» **Aim of the task**
Format every line of text in the records below as a single numbered list, skipping blank lines. Leave out the picture lines.

☆ ☆ ☆ ☆ ☆

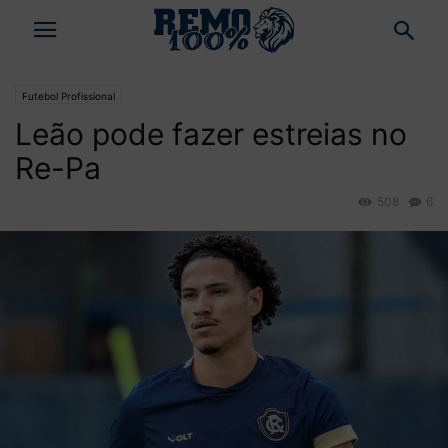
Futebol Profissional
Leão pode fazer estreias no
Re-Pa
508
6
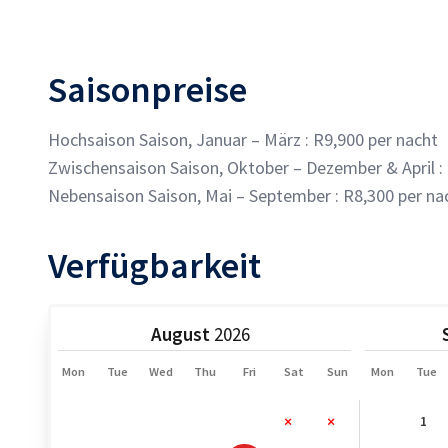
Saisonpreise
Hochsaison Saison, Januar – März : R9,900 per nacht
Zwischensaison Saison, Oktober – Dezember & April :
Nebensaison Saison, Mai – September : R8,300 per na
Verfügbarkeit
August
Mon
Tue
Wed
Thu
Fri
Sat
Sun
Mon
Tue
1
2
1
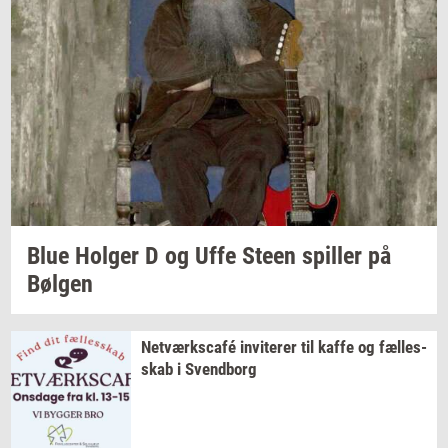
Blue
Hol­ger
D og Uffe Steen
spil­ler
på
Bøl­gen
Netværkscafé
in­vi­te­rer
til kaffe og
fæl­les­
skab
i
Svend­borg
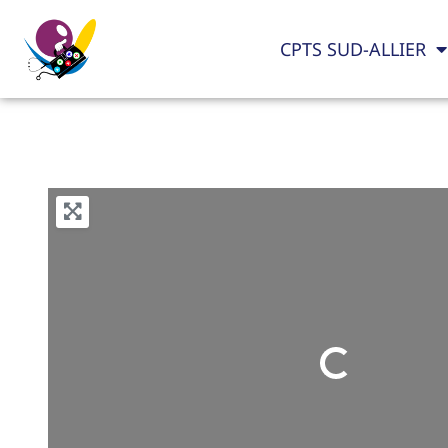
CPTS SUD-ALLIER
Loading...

☆ ☆ ☆ ☆ ☆

» **Exercise result**
1. Futebol Profissional
2. Leão pode fazer estreias no
3. Re-Pa
4. 508
5. 6
6. Saisonpreise
7. Hochsaison Saison, Januar – März : R9,900 per nacht
8. Zwischensaison Saison, Oktober – Dezember & April :
9. Nebensaison Saison, Mai – September : R8,300 per na
10. Verfügbarkeit
11. August
12. Mon
13. Tue
14. Wed
15. Thu
16. Fri
17. Sat
18. Sun
19. Mon
20. Tue
21. 1
22. 2
23. 1
24. Blue
25. Hol­ger
26. D og Uffe Steen
27. spil­ler
28. på
29. Bøl­gen
30. Netværkscafé
31. in­vi­te­rer
32. til kaffe og
33. fæl­les­
34. skab
35. i
36. Svend­borg
37. CPTS SUD-ALLIER
38. Loading...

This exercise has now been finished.